February 10, 2004

  • My Way?

    On my drive up to seattle (in a crown victoria), I was listening to
    an excellent (and intense) discussion about women in ministry ... so
    while driving around in Seattle, I decided to listen to some good ol'
    Frankie to lighten things up. This crooner sang more than a song or two
    about "my way" and something about having "the world on a string,
    wrapped around my fingers". My way. There are those occassions in life
    when we get to see what would've happened if I had my way. Thank God for those teachable moments.
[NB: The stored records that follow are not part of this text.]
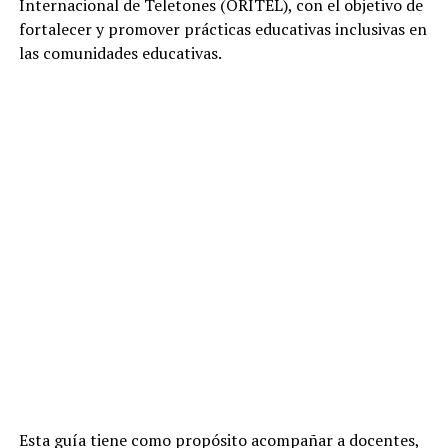
Internacional de Teletones (ORITEL), con el objetivo de
fortalecer y promover prácticas educativas inclusivas en
las comunidades educativas.
Esta guía tiene como propósito acompañar a docentes,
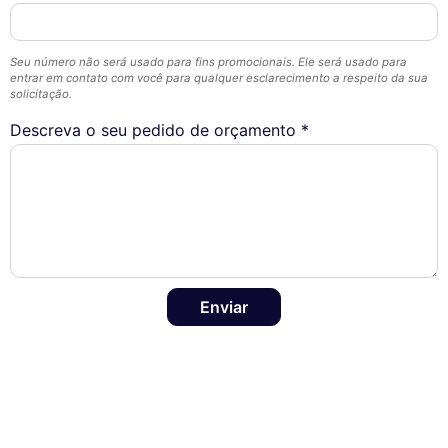
Seu número não será usado para fins promocionais. Ele será usado para
entrar em contato com você para qualquer esclarecimento a respeito da sua
solicitação.
Descreva o seu pedido de orçamento *
Enviar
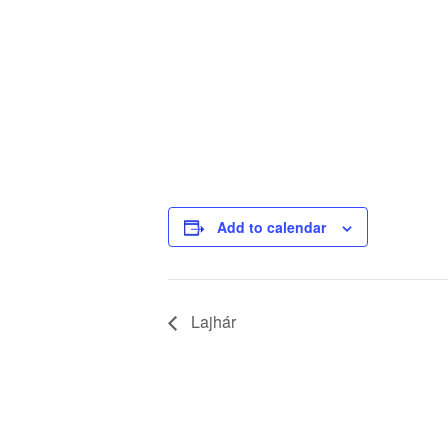
Add to calendar
Lajhár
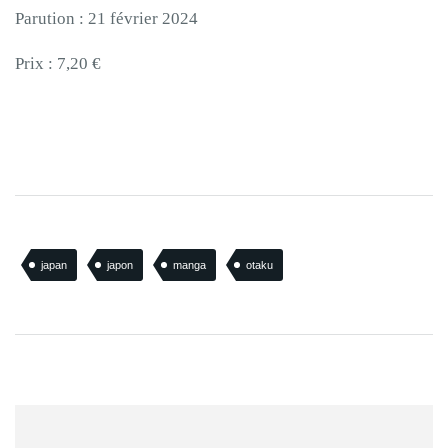
Parution : 21 février 2024
Prix : 7,20 €
japan
japon
manga
otaku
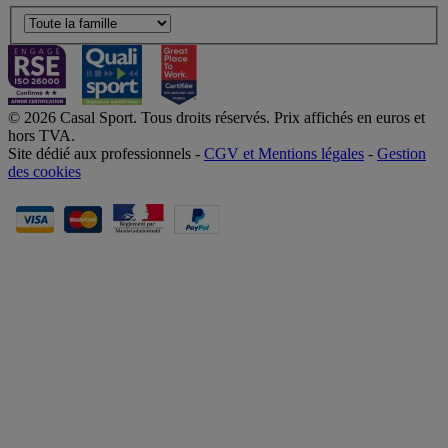
© 2026 Casal Sport. Tous droits réservés. Prix affichés en euros et
hors TVA.
Site dédié aux professionnels -
CGV et Mentions légales
-
Gestion
des cookies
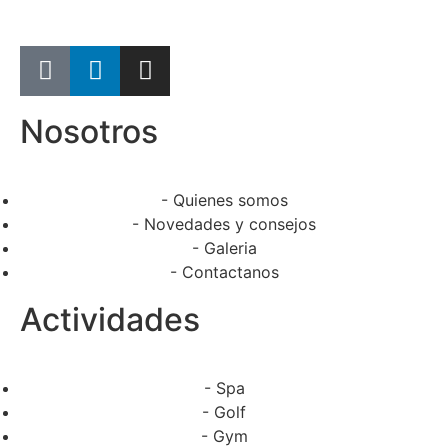
Nosotros
- Quienes somos
- Novedades y consejos
- Galeria
- Contactanos
Actividades
- Spa
- Golf
- Gym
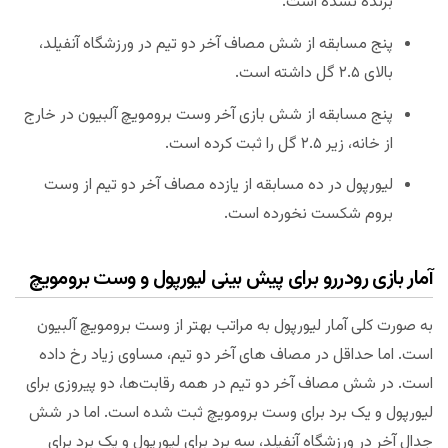
برنده نشده است.
پنج مسابقه از شش مصاف آخر دو تیم در ورزشگاه آنفیلد،
بالای ۲.۵ گل داشته است.
پنج مسابقه از شش بازی آخر وست برومویچ آلبیون در خارج
از خانه، زیر ۲.۵ گل را ثبت کرده است.
لیورپول در ده مسابقه از یازده مصاف آخر دو تیم از وست
بروم شکست نخورده است.
آمار بازی رودررو برای پیش بینی لیورپول و وست برومویچ
به صورت کلی آمار لیورپول به مراتب بهتر از وست برومویچ آلبیون
است. اما حداقل در مصاف های آخر دو تیم، مساوی زیاد رخ داده
است. در شش مصاف آخر دو تیم در همه رقابت‌ها، دو پیروزی برای
لیورپول و یک برد برای وست برومویچ ثبت شده است. اما در شش
جدال آخر در ورزشگاه آنفیلد، سه برد برای لیورپول و یک برد برای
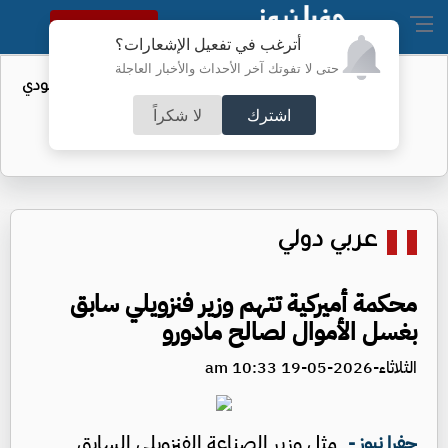
النسخة الكاملة
أترغب في تفعيل الإشعارات؟
حتى لا تفوتك آخر الأحداث والأخبار العاجلة
واردات الولايات المتحدة من النفط السعودي
تهبط إلى الصفر
اشترك
لا شكراً
عربي دولي
محكمة أميركية تتهم وزير فنزويلي سابق
بغسل الأموال لصالح مادورو
الثلاثاء-2026-05-19 10:33 am
مثل وزير الصناعة الفنزويلي السابق
جفرا نيوز -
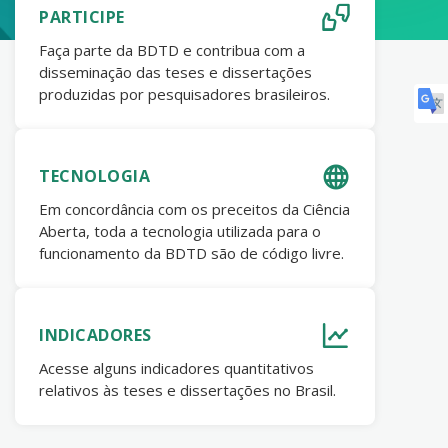
PARTICIPE
Faça parte da BDTD e contribua com a
disseminação das teses e dissertações
produzidas por pesquisadores brasileiros.
TECNOLOGIA
Em concordância com os preceitos da Ciência
Aberta, toda a tecnologia utilizada para o
funcionamento da BDTD são de código livre.
INDICADORES
Acesse alguns indicadores quantitativos
relativos às teses e dissertações no Brasil.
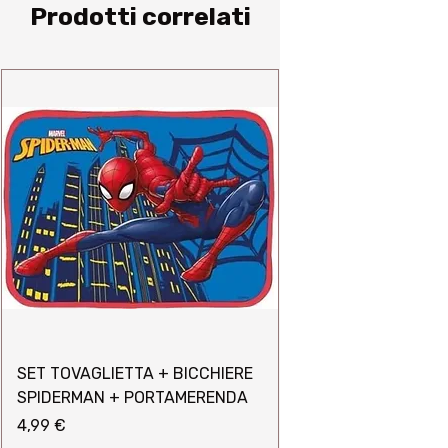
Prodotti correlati
SET TOVAGLIETTA + BICCHIERE
SPIDERMAN + PORTAMERENDA
Prezzo
4,99 €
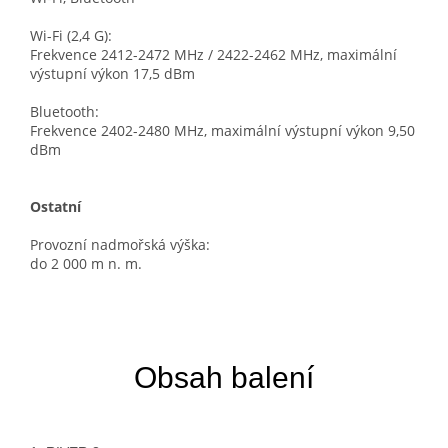
Wi-Fi (2,4 G):
Frekvence 2412-2472 MHz / 2422-2462 MHz, maximální
výstupní výkon 17,5 dBm
Bluetooth:
Frekvence 2402-2480 MHz, maximální výstupní výkon 9,50
dBm
Ostatní
Provozní nadmořská výška:
do 2 000 m n. m.
Obsah balení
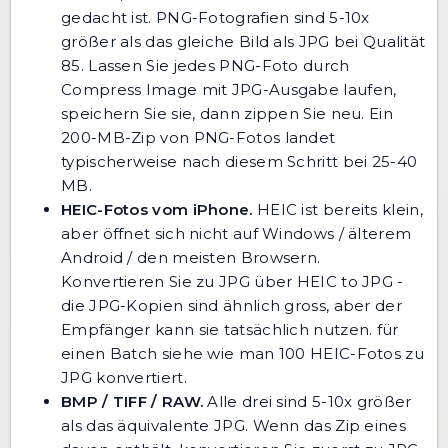
gedacht ist. PNG-Fotografien sind 5-10x
größer als das gleiche Bild als JPG bei Qualität
85. Lassen Sie jedes PNG-Foto durch
Compress Image
mit JPG-Ausgabe laufen,
speichern Sie sie, dann zippen Sie neu. Ein
200-MB-Zip von PNG-Fotos landet
typischerweise nach diesem Schritt bei 25-40
MB.
HEIC-Fotos vom iPhone.
HEIC ist bereits klein,
aber öffnet sich nicht auf Windows / älterem
Android / den meisten Browsern.
Konvertieren Sie zu JPG über
HEIC to JPG
-
die JPG-Kopien sind ähnlich gross, aber der
Empfänger kann sie tatsächlich nutzen. für
einen Batch siehe
wie man 100 HEIC-Fotos zu
JPG konvertiert
.
BMP / TIFF / RAW.
Alle drei sind 5-10x größer
als das äquivalente JPG. Wenn das Zip eines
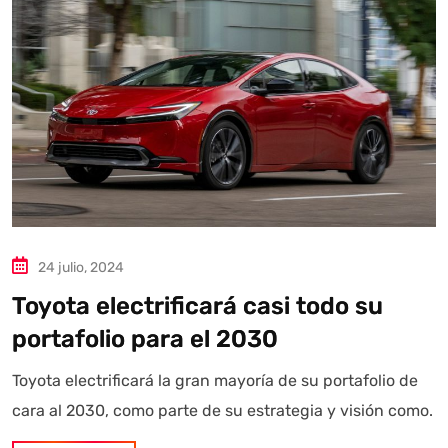
24 julio, 2024
Autoanalítica IA
Agente Inteligente
Toyota electrificará casi todo su
portafolio para el 2030
Estoy aquí para encontrar lo que necesitas. ¿Qué estás
buscando? "Este asistente con IA (OpenAI) ofrece
Toyota electrificará la gran mayoría de su portafolio de
información referencial que puede contener errores.
cara al 2030, como parte de su estrategia y visión como.
Asistente con IA en desarrollo. Autoanalítica optimiza
diariamente su exactitud."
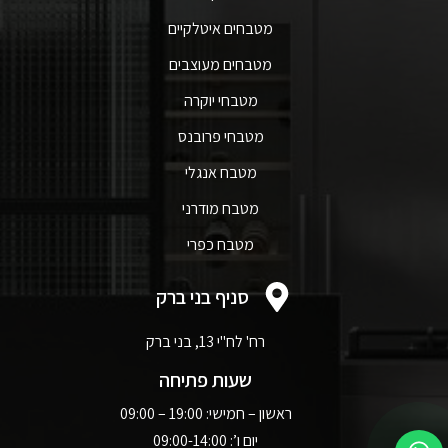
מטבחים איטלקיים
מטבחים מעוצבים
מטבחי יוקרה
מטבחי פרובנס
מטבח אנגלי
מטבח מודרני
מטבח כפרי
סניף בני ברק
רח' לח"י 13, בני ברק
שעות פתיחה
ראשון – חמישי: 19:00 – 09:00
יום ו’: 09:00-14:00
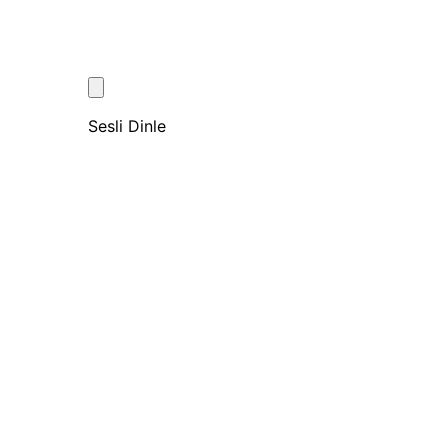
Sesli Dinle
    During the first week of january, I made my first tough decision of
    the new year. In november, I submitted photos and other info hoping to
    receive a casting call as an extra for the San Diego Opera production
    of Turandot.
    It's something I've wanted to do. Something about the expression of the
    human soul in classical voice has always captivated me, and I looked
    forward to meeting some of the opera stars. I was quite excited about
    this and had mentioned it to many of my friends. A group in my
    fellowship told me that they would totally go if I was in it ... and
    would even bring flowers (I love you guys). ha ... imagine an extra
    getting more flowers than one of the stars. During Christmas vacation,
    I got a casting call.

    I walked in about 15 minutes late and started filling out papers
    while I watched this older man order around this group of women
    standing on the platform. Any of the women without dance experience
    were immediately eliminated. The guys came up next and fortunately were
    picked out by physical profiles. I got chosen as one of the peasants in
    the story, but had conflicts with two critical rehersals. One was our
    churches prayer retreat and the other was a tour to
    help churches see the physical and spiritual needs in San
    Diego. It was one of those moments that seemed like an eternity. I
    refused to give up my prior commitments and was promptly asked to "come
    again for some other production". I was sad and didn't really want to
    tell people about this. I didn't know if I would have other
    opportunities, but I prayed that God would honor this decision.

    Just last week, I spoke with a friend who went to see Turandot in
    San Diego. The peasants were supposed to wear some grubby clothes, but
    they had a costume change. I heard that they wore a loin cloth .. and
    only a loin cloth. all I could say was "PRAISE GOD!! PRAISE GOD!!" I
    actually shouted this out when I first heard about this. Yes, God did
    honor this decision, and I'm so glad that I didn't get it my way.

    Sharing this story with my buddies yee and mike up in Seattle
    reminded me of what happened to Abraham and Sarah when they wanted
    God's will my way. With a tinge of grief and despair, Abram
    said, "you have given me no children; so a servant in my household will
    be my heir (Gen 15:3)." But God promised Abram that " 'a son coming
    from your own body will be your heir.' He took him outside and said,
    'Look up at the heavens and count the stars -- if indeed you can count
    them.' Then he said to him, 'So shall your offspring be.' " (Gen
    15:4-5) But even with such a clear promise from God, Sarai has her
    husband sleep with her Egyptian maidservant Hagar. They too get the
    opportunity to see the results of doing things my way.

    What is it that we have difficulty trusting God with and are tempted to try doing my way? having children? a relationship? money? finding a roommate? career? grades?